Les Finlandais étaient connus pour leur pratique de la sorcellerie, ils chérissaient les superstitions et les mythes, et croyaient à des forces surnaturelles. Les fameux village Bingsjö se trouve dans la Finnmark de Rättvik. Le nom de famille des fameux violonistes Per Pekkos et Gustav Päkkos est d’origine finnoise.

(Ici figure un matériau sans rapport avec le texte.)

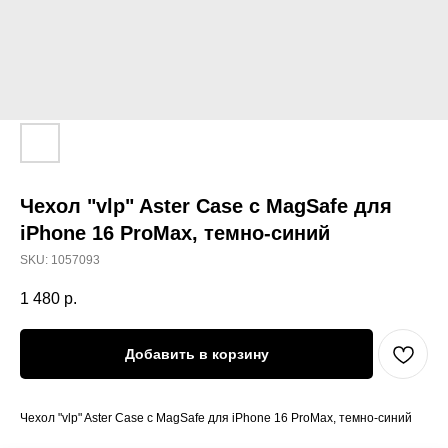
Чехол "vlp" Aster Case с MagSafe для
iPhone 16 ProMax, темно-синий
SKU:
1057093
1 480
р.
Добавить в корзину
Чехол "vlp" Aster Case с MagSafe для iPhone 16 ProMax, темно-синий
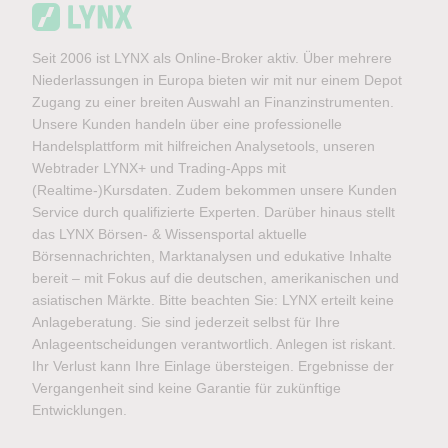
Seit 2006 ist LYNX als Online-Broker aktiv. Über mehrere
Niederlassungen in Europa bieten wir mit nur einem Depot
Zugang zu einer breiten Auswahl an Finanzinstrumenten.
Unsere Kunden handeln über eine professionelle
Handelsplattform mit hilfreichen Analysetools, unseren
Webtrader LYNX+ und Trading-Apps mit
(Realtime-)Kursdaten. Zudem bekommen unsere Kunden
Service durch qualifizierte Experten. Darüber hinaus stellt
das LYNX Börsen- & Wissensportal aktuelle
Börsennachrichten, Marktanalysen und edukative Inhalte
bereit – mit Fokus auf die deutschen, amerikanischen und
asiatischen Märkte. Bitte beachten Sie: LYNX erteilt keine
Anlageberatung. Sie sind jederzeit selbst für Ihre
Anlageentscheidungen verantwortlich. Anlegen ist riskant.
Ihr Verlust kann Ihre Einlage übersteigen. Ergebnisse der
Vergangenheit sind keine Garantie für zukünftige
Entwicklungen.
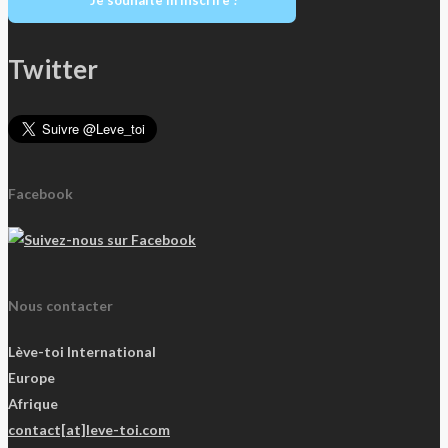
Twitter
Facebook
Nous contacter
Lève-toi International
Europe
Afrique
contact[at]leve-toi.com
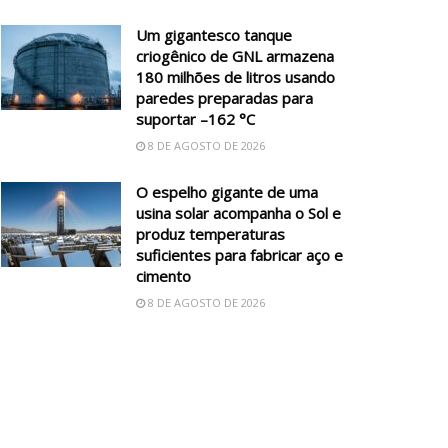
Um gigantesco tanque
criogênico de GNL armazena
180 milhões de litros usando
paredes preparadas para
suportar –162 °C
8 DE AGOSTO DE 2026
O espelho gigante de uma
usina solar acompanha o Sol e
produz temperaturas
suficientes para fabricar aço e
cimento
8 DE AGOSTO DE 2026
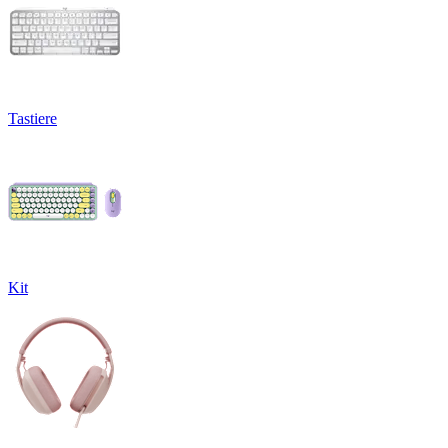
Tastiere
Kit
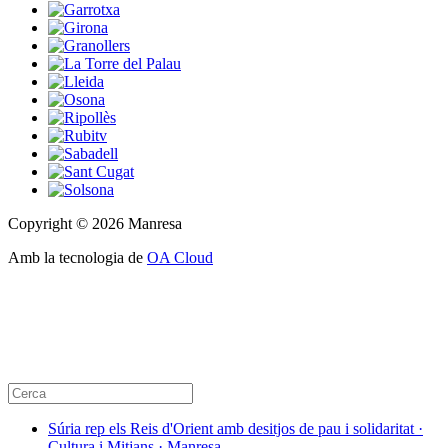
Copyright © 2026 Manresa
Amb la tecnologia de
OA Cloud
Súria rep els Reis d'Orient amb desitjos de pau i solidaritat ·
Cultura i Mitjans · Manresa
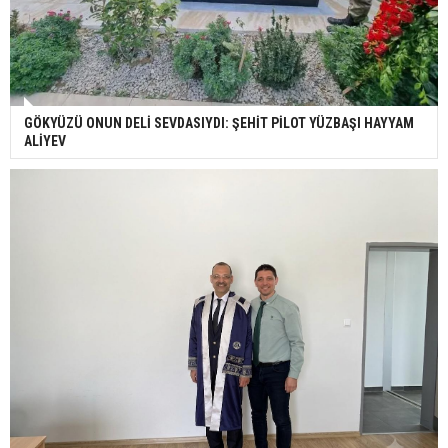
GÖKYÜZÜ ONUN DELİ SEVDASIYDI: ŞEHİT PİLOT YÜZBAŞI HAYYAM
ALİYEV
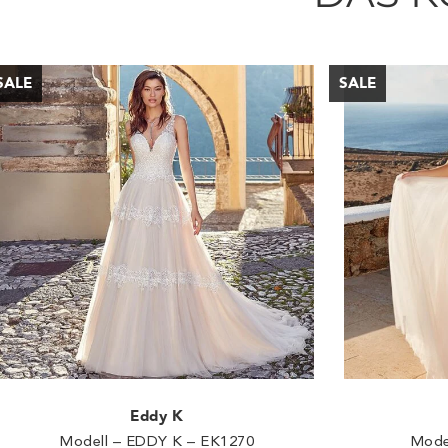
Eddy K
Modell – EDDY K – EK1270
Mode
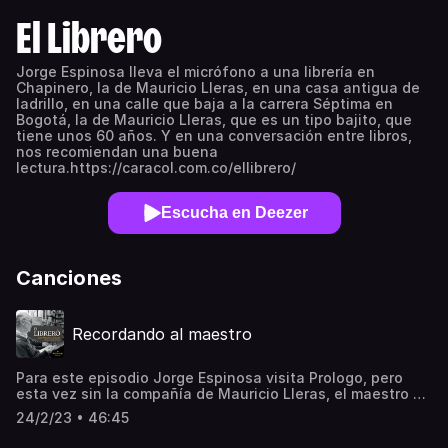
El Librero
Jorge Espinosa lleva el micrófono a una librería en
Chapinero, la de Mauricio Lleras, en una casa antigua de
ladrillo, en una calle que baja a la carrera Séptima en
Bogotá, la de Mauricio Lleras, que es un tipo bajito, que
tiene unos 60 años. Y en una conversación entre libros,
nos recomiendan una buena
lectura.https://caracol.com.co/ellibrero/
Escucha en Deezer
Canciones
Recordando al maestro
Para este episodio Jorge Espinosa visita Prologo, pero
esta vez sin la compañía de Mauricio Lleras, el maestro de
los libros.Honramos la vida y obra de Mauricio Lleras,
24/2/23 • 46:45
fundador de Prólogo: Queremos recordar su dedicación y
amor por los libros. Haz clic aquí para descubrir más sobre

Cassels Donation est une maison de concert et de culture à Grängesberg, un village mineur dans la commune de Ludvika qui, après la fermeture des mines, fut connu pour la brasserie Spendrup. Sir Ernest Cassel, un riche banquier allemand émigré en Grand Bretagne, avait investi dans la société de mines Grängesbergbolaget. Il donna ce lieu de culture impressionnant, bâti selon le modèle des salles de concert de Londres, aux mineurs pour leur éducation et leur plaisir. En 1900 le bâtiment fut inauguré. Entouré d’un parc, il se lève comme un temple antique sur la région des mines. Il y a une salle de concert pour 600 personnes qui est une des meilleures de Suède. Elle est réputée pour son excellente acoustique. La maison de disque GIGA, bien connu par les folkeux, l’a souvent utilisé pour des enregistrements. A côté de cette salle, Cassels Donation abrite plusieurs salles de conférences, de banquets et de fêtes ainsi qu’une galerie.

Revenants

Si ce soir dans ta hutte tu es solitaire,
ne ferme pas ta porte, non !
Sur les monts enneigés sous les étoiles claires
comme autrefois nous revenons.

Ce printemps fut au cimetière un long sommeil
pour le repos de nos vieux os –
sous le ciel bleu nous avons fait notre réveil,
pour que la lune nous tînt chaud.

Nous nous réunissons sous le ciel sans nuages
dans le vent du nord furibond,
afin de nous asseoir et porter témoignage
sur ta vieille hutte à charbon.

Car nous marchons sans cesse à tort et à travers
au tombeau creusé par la faim,
et si la paix fut grande en notre antre de terre,
à la haine rien n’a mis fin.

Et notre haine est celle d’un mort condamné
à l’errance perpétuelle,
et nuls pleurs, camarade, en nos yeux chagrinés,
mais notre plainte est éternelle.

Hélas ! de nos tombeaux trop tard nous nous levons
pour exercer notre vengeance –
ceux qui de nos tourments aiguisaient l’aiguillon
sont morts aussi, et en errance.

Kolvaktarens (1915) un des poèmes de Dan Andersson traduit du Suédois par Sebastien Cagnoli.